The second response, also one I struggle with, is at the complete opposite end of the scale. It’s what I like to call the Wall-Building Response to Tragedy. It has been my defense mechanism my whole life. Just put up more walls, block people out, block feelings out, block pain or hurt out, block loss out. Just keep stacking the bricks higher and higher, after all, I still have the Lord in my little fortress of solitude, what else do I need? And I know He will never leave me. This is also, an incredibly debilitating response, and the Holy Spirit prompts me, often, to let this one go. In boxing myself in, I box so much out. If I get afraid of losing people and I push them away, I have taken God’s perfect plan of fellowship, and told Him, it might work for other people, but it’s not for me. I end up boxing out the comfort that other people can provide, I box out the joy that new friendships bring and I box out the security of life-long relationships, with the people who know me the best. None of which was God’s design. He created us with a strong desire to be with other people. To open our hearts and souls to others, because there is strength and growth for all parties involved.

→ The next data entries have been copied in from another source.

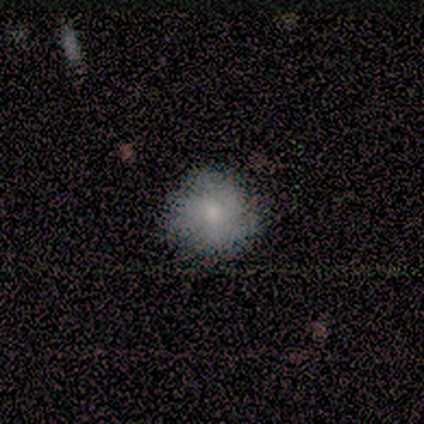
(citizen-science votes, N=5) This appears to be a smooth galaxy with no disk features (100%) that is round (100%). Merging: none (100%).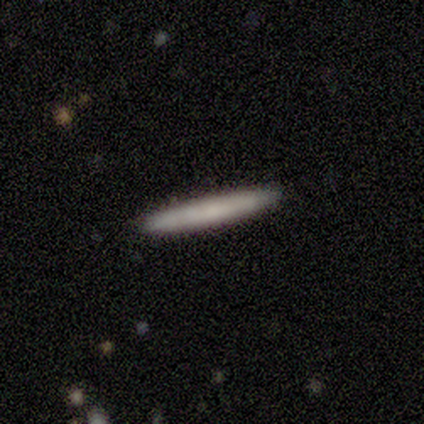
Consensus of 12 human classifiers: Smooth or featured: smooth — 58% (featured or disk — 42%)
How rounded: cigar-shaped — 100%
Merging: none — 100%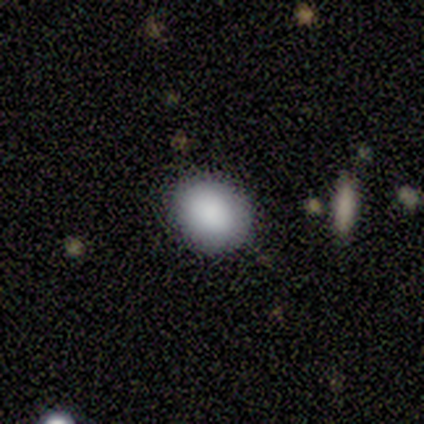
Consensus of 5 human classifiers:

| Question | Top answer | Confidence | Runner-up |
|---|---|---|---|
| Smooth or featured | smooth | 100% | — |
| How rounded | in between | 60% | round (40%) |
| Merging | none | 100% | — |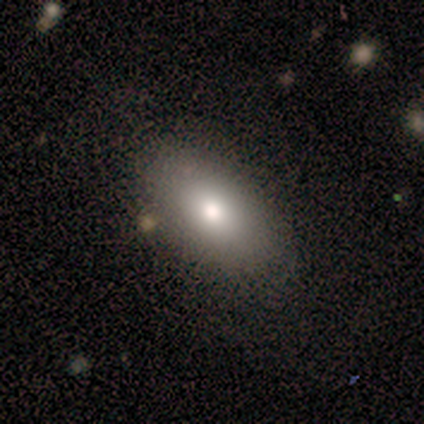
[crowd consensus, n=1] Overall: smooth (100%). How rounded: in between (100%). Merging: none (100%).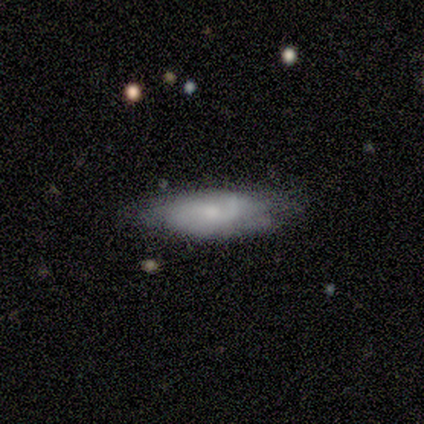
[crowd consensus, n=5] Smooth or featured? 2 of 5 (40%, tied with featured or disk) said smooth. How rounded? 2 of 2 (100%) said cigar-shaped. Merging? 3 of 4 (75%) said none.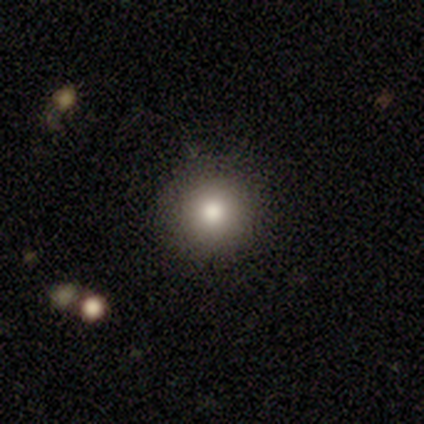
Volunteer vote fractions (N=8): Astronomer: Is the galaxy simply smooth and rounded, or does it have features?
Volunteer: smooth — 100%.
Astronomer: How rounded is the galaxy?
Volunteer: round — 88%.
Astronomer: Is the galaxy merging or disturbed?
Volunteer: none — 100%.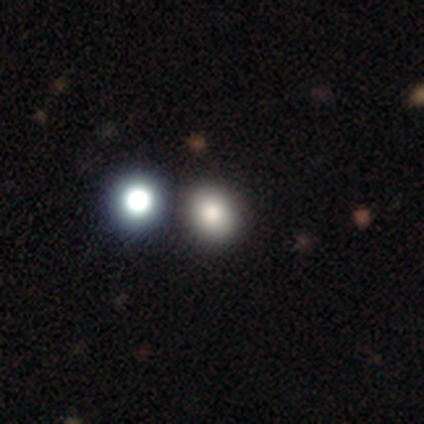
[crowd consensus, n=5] Q: Smooth or featured?
A: smooth (40%); tied with: featured or disk (40%)
Q: How rounded?
A: in between (100%)
Q: Merging?
A: none (75%); runner-up: minor disturbance (25%)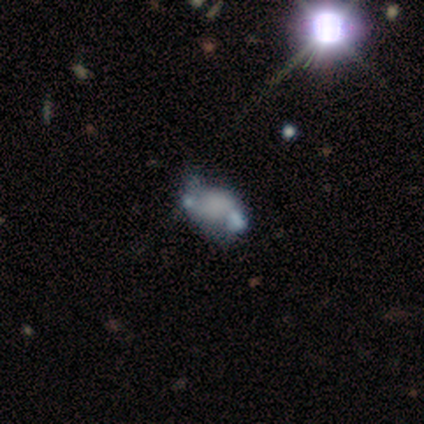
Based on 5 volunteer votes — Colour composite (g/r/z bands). It shows a featured or disk galaxy (60%) with no bar (67%), no spiral arms (67%) and no central bulge (100%). Merging: none (50%).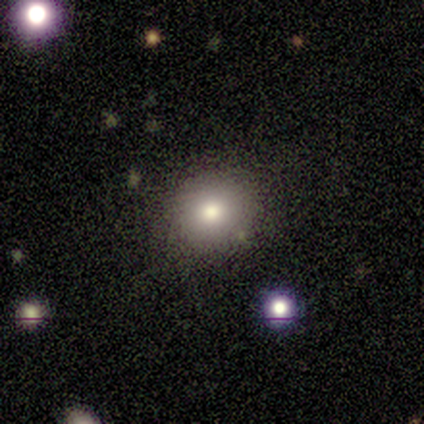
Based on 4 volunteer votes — Smooth or featured: smooth — 50% (featured or disk — 25%)
How rounded: round — 100%
Merging: none — 100%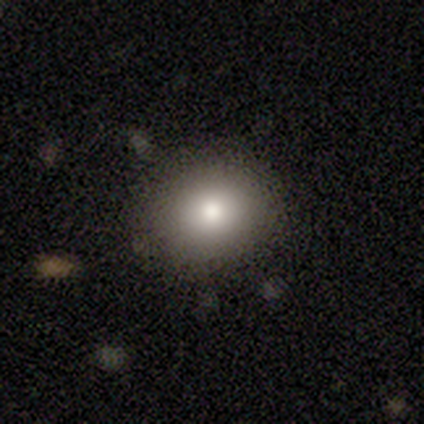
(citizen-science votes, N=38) Overall: smooth (84%). How rounded: round (81%). Merging: none (91%).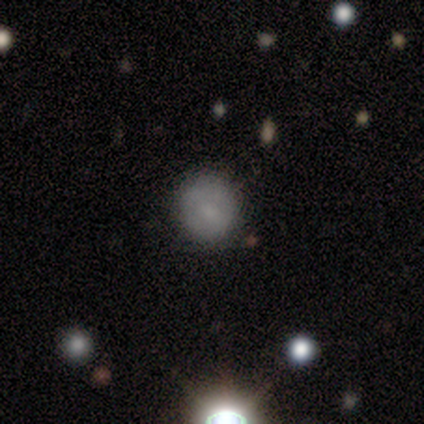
This appears to be a smooth galaxy with no disk features (67%) that is round (75%). Merging: none (100%).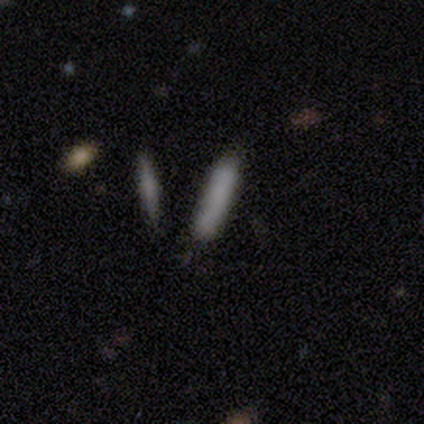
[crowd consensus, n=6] Smooth or featured?
  - smooth: 50% * (tied)
  - featured or disk: 50% * (tied)
  - star or artifact: 0%
How rounded?
  - cigar-shaped: 100% *
  - round: 0%
  - in between: 0%
Merging?
  - none: 83% *
  - major disturbance: 17%
  - minor disturbance: 0%
  - merger: 0%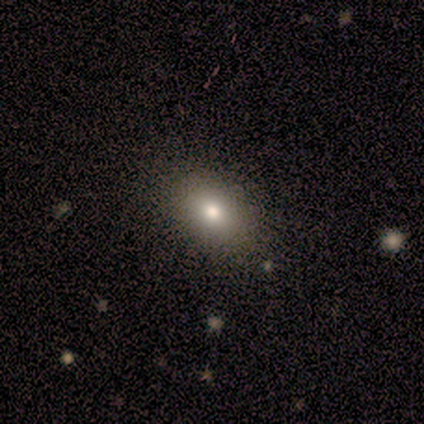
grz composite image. It shows a smooth galaxy with no disk features (40%, tied with featured or disk) that is round (50%, tied with in between). Merging: none (100%).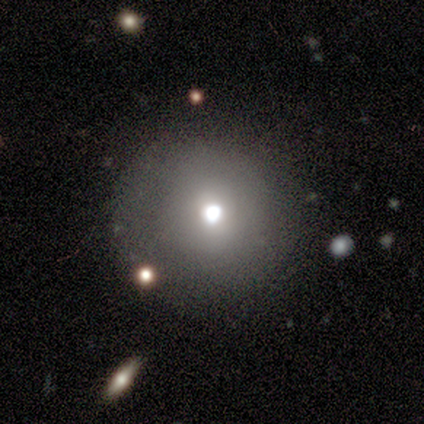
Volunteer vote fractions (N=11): smooth 73%, star or artifact 27%, featured or disk 0%. Down the decision tree: how rounded — round (88%); merging — none (75%).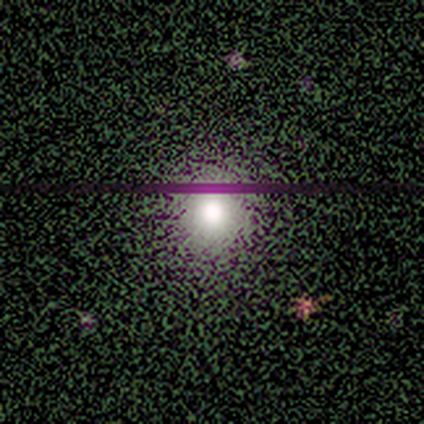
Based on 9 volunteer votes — Overall: smooth (44%, tied with star or artifact). How rounded: round (75%). Merging: none (80%).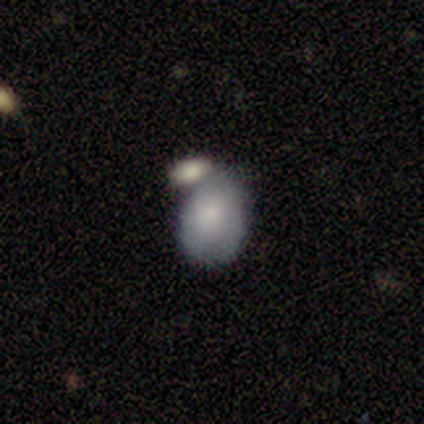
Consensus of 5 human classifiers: Q: Smooth or featured?
A: smooth (80%); runner-up: star or artifact (20%)
Q: How rounded?
A: in between (75%); runner-up: round (25%)
Q: Merging?
A: none (50%); tied with: merger (50%)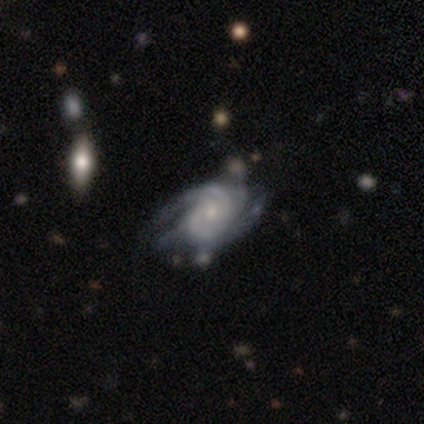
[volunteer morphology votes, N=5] This appears to be a featured or disk galaxy (60%) with no bar (100%), 2 (67%) medium (67%) spiral arms (100%) and a small central bulge (67%). Merging: minor disturbance (50%).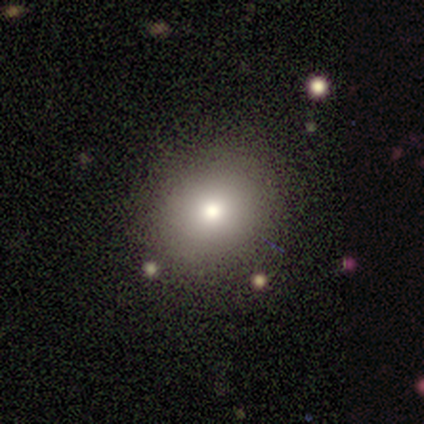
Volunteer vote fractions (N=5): smooth-or-featured: smooth: 80% | featured or disk: 20% | star or artifact: 0%
  how-rounded: round: 100% | in between: 0% | cigar-shaped: 0%
  merging: none: 80% | major disturbance: 20% | minor disturbance: 0% | merger: 0%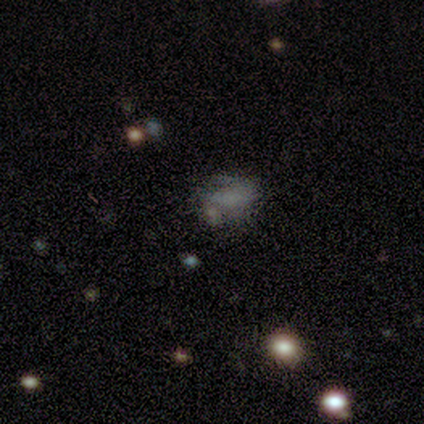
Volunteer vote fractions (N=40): Volunteers were most divided on "merging": none: 45%, minor disturbance: 29%, major disturbance: 26%, merger: 0%. More confident: how rounded — in between (80%); smooth or featured — smooth (50%).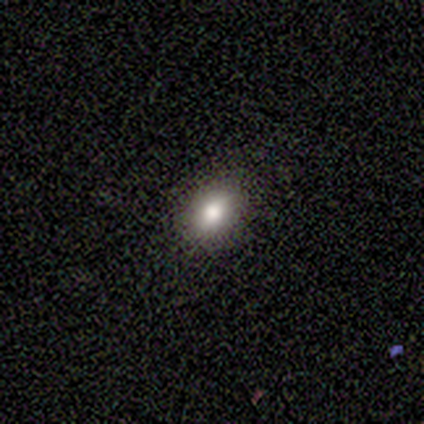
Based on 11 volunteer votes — Q: Smooth or featured?
A: smooth (91%); runner-up: featured or disk (9%)
Q: How rounded?
A: in between (80%); runner-up: round (20%)
Q: Merging?
A: none (91%); runner-up: major disturbance (9%)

So what is the correct response then? If I can’t hold on too tight, but I can’t keep pushing people away, how am I supposed to properly deal with this loss? I wish I had the perfect answer. I wish I had it all figured out. I wish the Holy Spirit was less willing to show my what I’m doing wrong and more willing to just tell me what to do next. I wish for so many things.
So I land somewhere in between on this scale. And I fluctuate back and forth like a teeter-totter, often multiple times, with the same people. Sometimes I push people away, just to hold on too tight. I’m desperate to tell my best friends how I am feeling, just to get them face-to-face and build a wall (which often looks and sounds like small talk). But I am a work in progress. I remind myself daily of 2 Corinthians 4: 8 & 9 “We are hard pressed on every side, but not crushed; perplexed, but not in despair; persecuted, but not abandoned; struck down, but not destroyed.”
What does center look like? I’m not entirely sure, because I don’t know many people who live their lives perfectly balanced, but I have a crazy close relationship with the One who did. And what I learned and am learning from Him is how to love people…unashamed, unrestricted and unafraid. But, in that massive, fierce love, He was willing to walk away from all those relationships to serve His purpose and to carry out God’s perfect plan, knowing that the end result was Glory, a place where we will never be separated again.
If I can live like Jesus did, letting people in, but also letting people go, really, what do I have to lose?